In 2019, we initiated a tenant outreach program designed, initially, to gauge our tenants’ current sustainability practices, including their engagement in the types of practices described below.  We expect to continue this outreach program, with a focus on providing our tenants with education, ideas and support for property-level sustainability solutions, while encouraging them to engage in sustainable practices. Such sustainable practices may include:

 

  • Installing high-efficiency lighting and using smart energy management systems that track the flow of people in and out of a room and adjust lighting, heating and cooling based on factors such as use and occupancy; 
  • Saving water by installing low-flow faucets, toilets and urinals, replacing water heaters with tankless water heaters that can also reduce storage costs and waste, and ensuring that older water heaters and pipes are well insulated; 
  • Implementing energy-efficiency upgrades that require upfront investment but have measurable and positive near- or long-term payback;
  • Assessing building equipment, including HVAC systems, thermostats, hot water tanks, pumps, piping and air filters, to ensure that they are properly calibrated, clean, insulated if necessary and operating as efficiently as possible; 
  • Avoiding leaks in the windows, doors, walls, roofs and foundations of buildings, as well as using improved coatings, glazings and insulation materials to reduce the loss of heat in the winter and cool air in the summer, all of which are low-cost ways to save energy and lower building costs; and
  • Engaging professionals to install sensors, monitors and software that measure exactly how much energy a building uses and how that usage can be reduced.

 

Governance, Transparency, and Reporting 

 

The successful implementation of our environmental sustainability commitments depends on good corporate governance, internal focus and transparency about our efforts and progress. To achieve this, we have established a Sustainability Working Committee made up of a diverse group of management and employee representatives that serves as an internal working group focused on developing and furthering our sustainability efforts.  The efforts of the Sustainability Working Committee are overseen by a management-level ESG Committee that selects and coordinates our specific sustainability-related initiatives.

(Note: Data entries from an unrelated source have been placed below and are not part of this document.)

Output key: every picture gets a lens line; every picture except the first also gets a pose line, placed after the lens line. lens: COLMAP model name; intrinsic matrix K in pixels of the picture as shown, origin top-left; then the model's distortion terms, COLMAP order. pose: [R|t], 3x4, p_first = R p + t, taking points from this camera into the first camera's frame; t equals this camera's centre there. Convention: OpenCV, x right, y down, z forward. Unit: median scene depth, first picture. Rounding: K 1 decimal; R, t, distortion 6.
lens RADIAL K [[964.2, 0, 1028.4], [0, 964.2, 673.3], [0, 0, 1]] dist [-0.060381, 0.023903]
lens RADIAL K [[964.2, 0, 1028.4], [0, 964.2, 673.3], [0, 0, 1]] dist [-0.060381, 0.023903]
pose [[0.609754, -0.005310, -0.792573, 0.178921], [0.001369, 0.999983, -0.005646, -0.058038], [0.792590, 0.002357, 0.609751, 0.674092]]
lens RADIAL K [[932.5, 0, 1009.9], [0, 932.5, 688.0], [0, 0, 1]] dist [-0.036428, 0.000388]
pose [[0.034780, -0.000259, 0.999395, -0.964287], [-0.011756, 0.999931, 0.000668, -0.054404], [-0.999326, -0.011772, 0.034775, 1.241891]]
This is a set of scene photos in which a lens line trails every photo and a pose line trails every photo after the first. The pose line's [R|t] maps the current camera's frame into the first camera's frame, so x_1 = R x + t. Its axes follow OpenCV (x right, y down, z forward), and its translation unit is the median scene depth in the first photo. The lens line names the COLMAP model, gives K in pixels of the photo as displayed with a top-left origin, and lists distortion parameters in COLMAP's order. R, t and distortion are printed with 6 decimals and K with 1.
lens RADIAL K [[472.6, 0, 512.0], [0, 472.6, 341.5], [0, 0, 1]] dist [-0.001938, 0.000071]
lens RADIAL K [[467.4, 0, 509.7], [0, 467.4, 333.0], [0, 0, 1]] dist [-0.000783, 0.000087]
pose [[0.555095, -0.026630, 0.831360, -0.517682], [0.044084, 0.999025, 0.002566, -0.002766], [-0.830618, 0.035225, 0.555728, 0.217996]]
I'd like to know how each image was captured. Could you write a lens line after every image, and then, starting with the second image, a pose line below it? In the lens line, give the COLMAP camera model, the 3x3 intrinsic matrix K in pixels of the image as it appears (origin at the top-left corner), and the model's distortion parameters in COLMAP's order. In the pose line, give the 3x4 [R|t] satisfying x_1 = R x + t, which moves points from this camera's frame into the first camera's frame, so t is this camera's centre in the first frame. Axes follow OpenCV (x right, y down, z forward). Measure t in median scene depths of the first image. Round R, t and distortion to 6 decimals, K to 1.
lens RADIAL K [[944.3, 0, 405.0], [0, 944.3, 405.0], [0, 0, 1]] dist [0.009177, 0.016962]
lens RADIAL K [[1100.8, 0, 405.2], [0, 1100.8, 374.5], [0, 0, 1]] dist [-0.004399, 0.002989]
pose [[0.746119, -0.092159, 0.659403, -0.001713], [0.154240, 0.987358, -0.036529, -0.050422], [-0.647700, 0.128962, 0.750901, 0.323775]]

In addition to working through these committees, we will endeavor to:

 

  • Regularly report to the Nominating and Corporate Governance Committee of our Board of Directors on our environmental initiatives and progress;
  • Engage with external stakeholders, including our institutional stockholders, to solicit feedback about our performance, disclosures and opportunities for enhancement; and
  • Externally report on our progress on these commitments on a regular basis.

 

Policy Governance

 

The Nominating and Corporate Governance Committee of our Board of Directors is charged with considering and advising the Board on environmental stewardship matters, reviewing and recommending appropriate environmental stewardship goals, policies and practices, and reviewing and monitoring key performance metrics relating to environmental stewardship matters.

 

In accordance with the foregoing, this Policy Statement on Environmental Sustainability was approved by our executive management team on October 29, 2019, and is overseen and reviewed at least annually by the Nominating and Corporate Governance Committee of our Board of Directors. This Policy Statement is maintained by our Chief Compliance Officer. Substantive revisions may be approved by our Chief Compliance Officer in conjunction with oversight by the executive management team and the Nominating and Corporate Governance Committee.